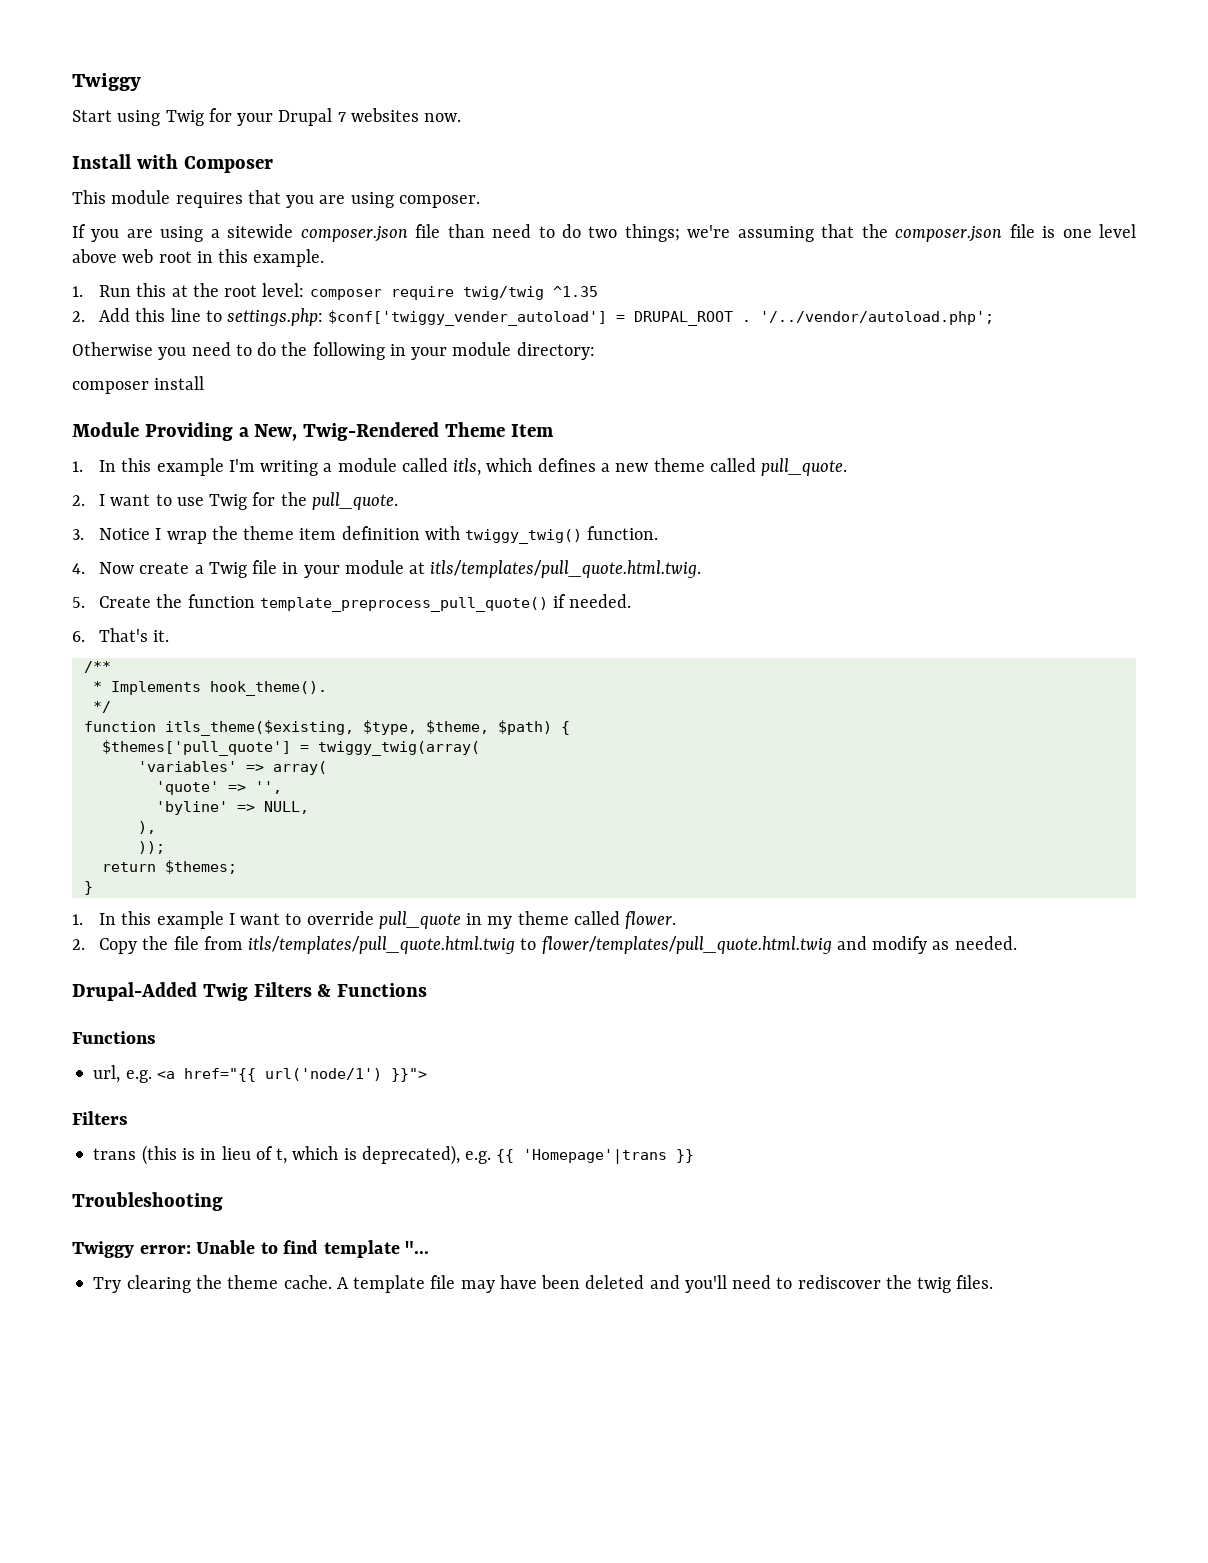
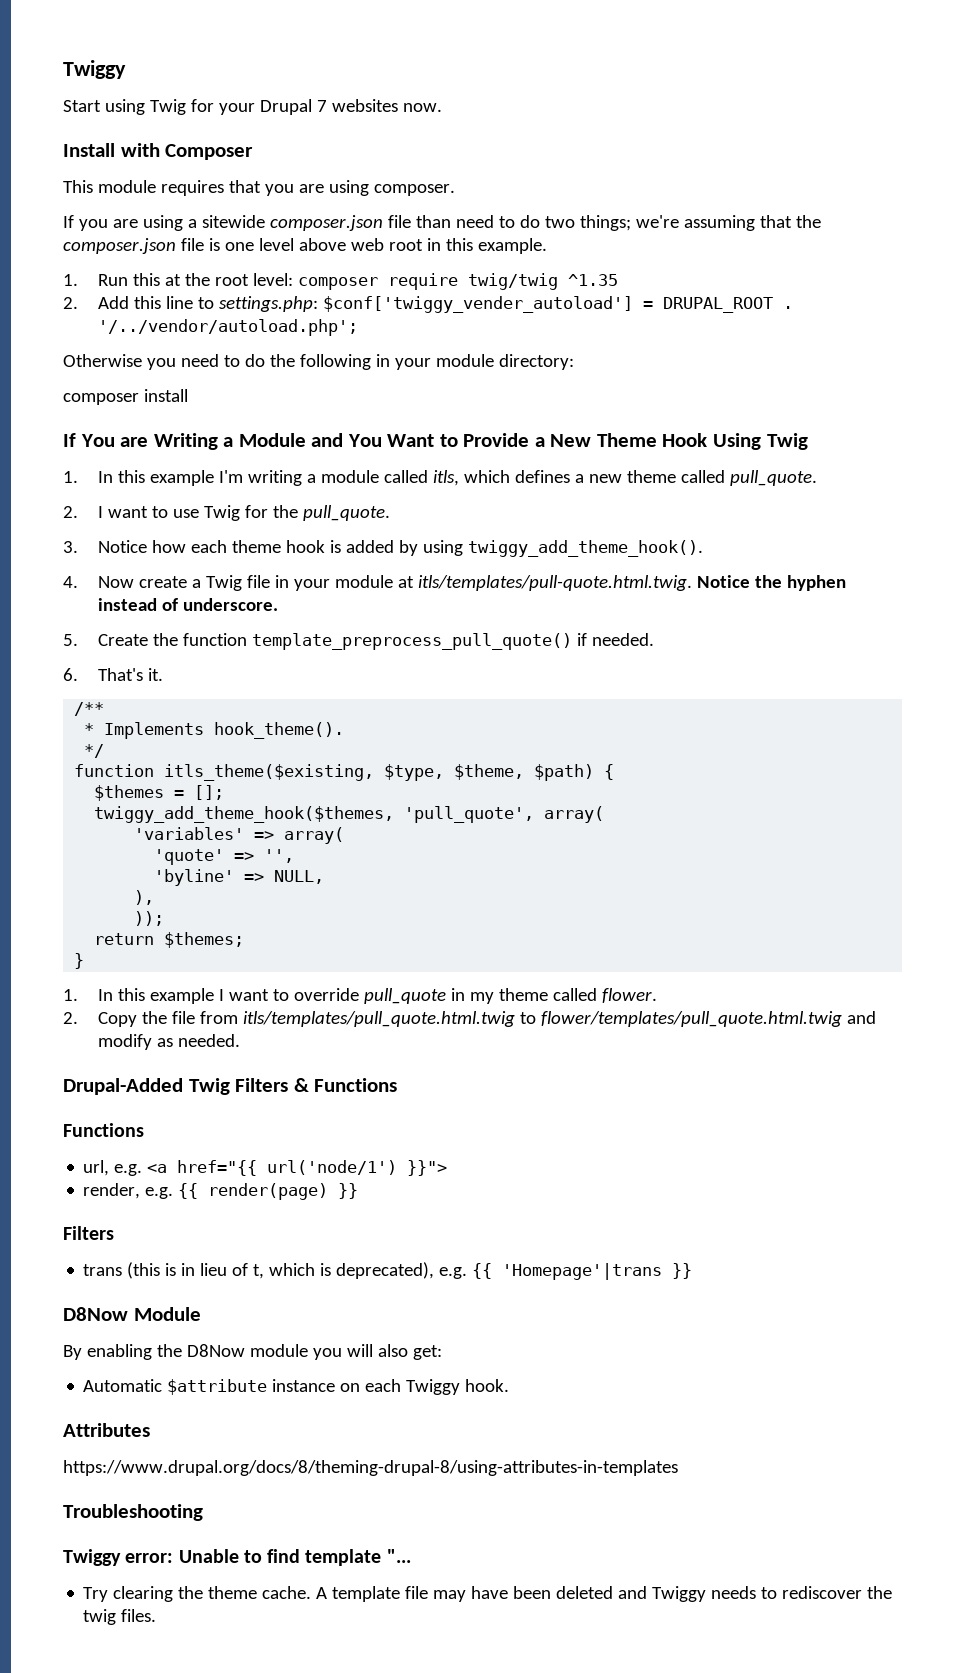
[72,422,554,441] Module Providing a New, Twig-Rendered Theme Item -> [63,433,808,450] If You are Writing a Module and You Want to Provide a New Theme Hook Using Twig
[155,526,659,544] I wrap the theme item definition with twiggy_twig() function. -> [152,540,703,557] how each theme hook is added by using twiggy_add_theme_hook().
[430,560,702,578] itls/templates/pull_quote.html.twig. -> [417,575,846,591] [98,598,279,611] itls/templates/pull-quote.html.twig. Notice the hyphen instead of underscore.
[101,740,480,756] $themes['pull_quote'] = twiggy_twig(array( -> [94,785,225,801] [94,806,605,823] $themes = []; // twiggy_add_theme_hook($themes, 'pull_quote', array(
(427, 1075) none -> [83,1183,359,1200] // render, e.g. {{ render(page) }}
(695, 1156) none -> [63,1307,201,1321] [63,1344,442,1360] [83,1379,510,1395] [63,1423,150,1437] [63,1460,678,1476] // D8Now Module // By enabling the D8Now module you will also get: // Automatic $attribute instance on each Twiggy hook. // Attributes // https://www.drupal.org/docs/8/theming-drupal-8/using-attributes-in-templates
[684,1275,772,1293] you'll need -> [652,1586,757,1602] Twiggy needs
--
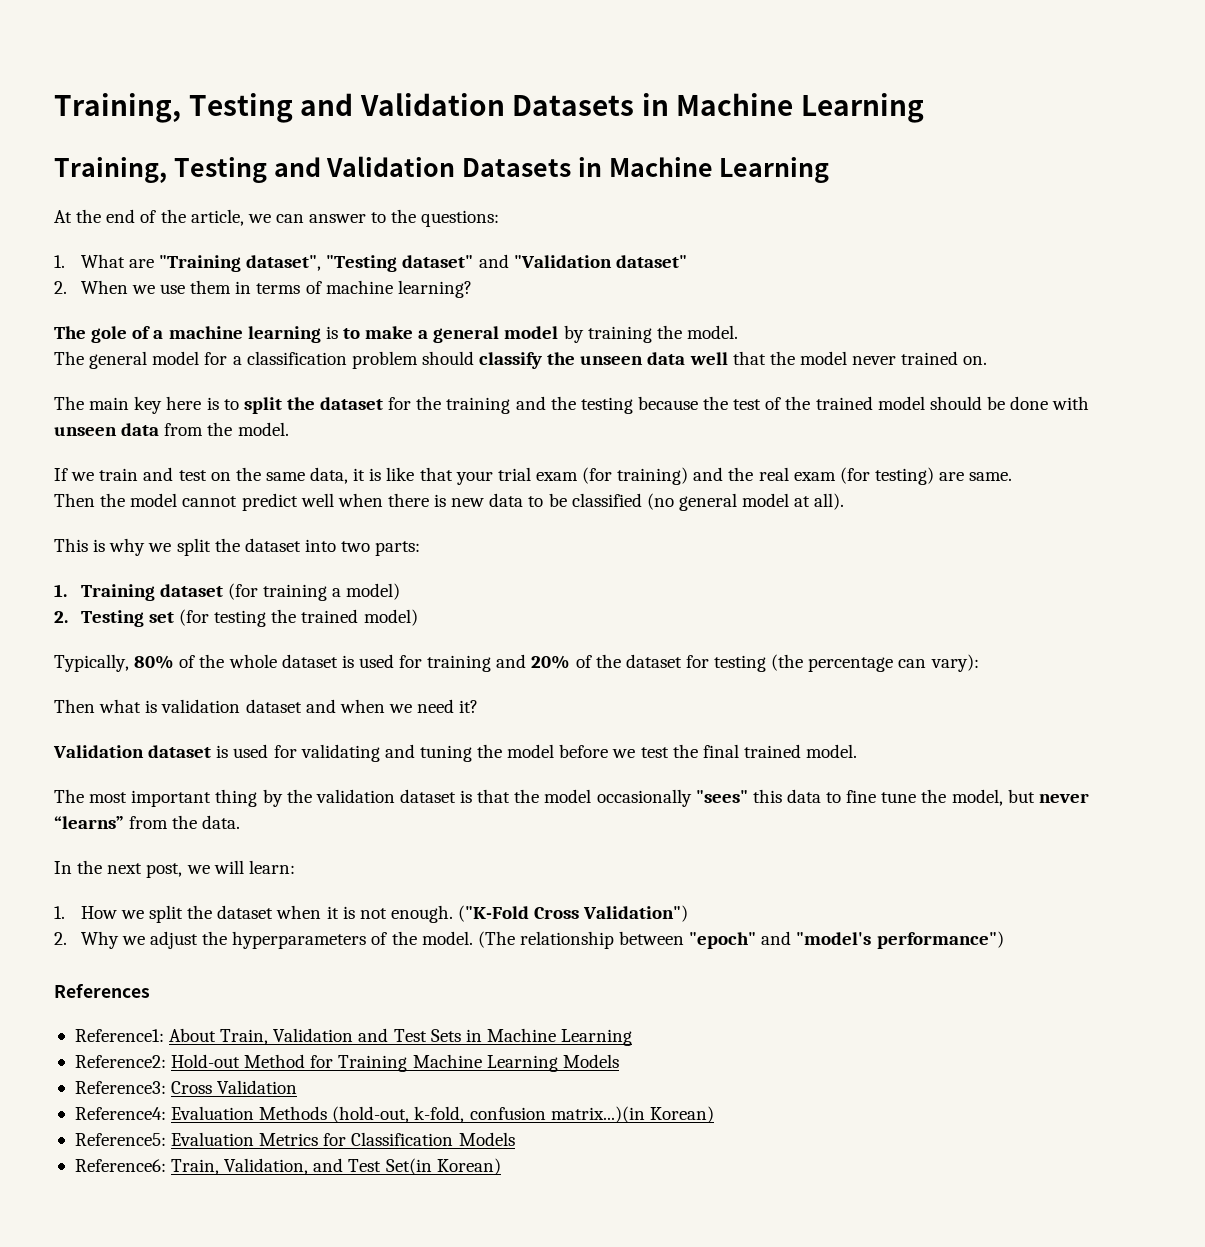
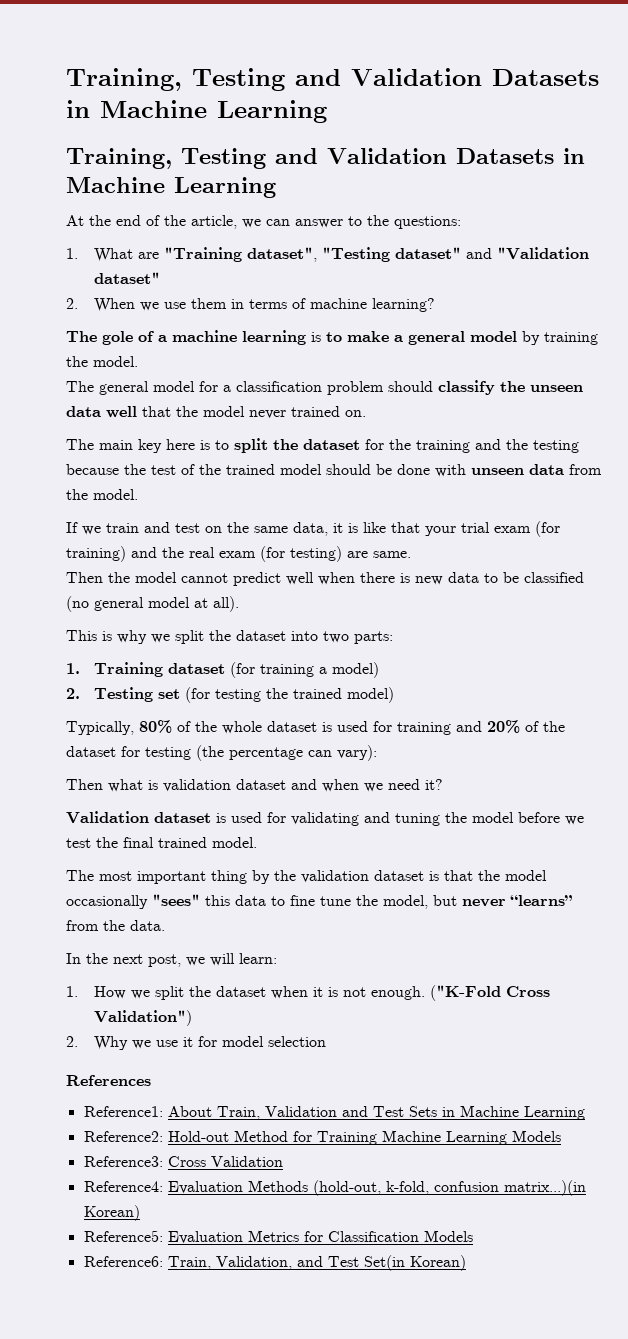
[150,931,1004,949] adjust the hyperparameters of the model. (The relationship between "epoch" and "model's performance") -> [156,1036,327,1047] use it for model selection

TASK ITEM:
Whenever the string "each" turns up in a line above, copy that line out.

RESPONSE AREA:
[155,526,659,544] I wrap the theme item definition with twiggy_twig() function. -> [152,540,703,557] how each theme hook is added by using twiggy_add_theme_hook().
(695, 1156) none -> [63,1307,201,1321] [63,1344,442,1360] [83,1379,510,1395] [63,1423,150,1437] [63,1460,678,1476] // D8Now Module // By enabling the D8Now module you will also get: // Automatic $attribute instance on each Twiggy hook. // Attributes // https://www.drupal.org/docs/8/theming-drupal-8/using-attributes-in-templates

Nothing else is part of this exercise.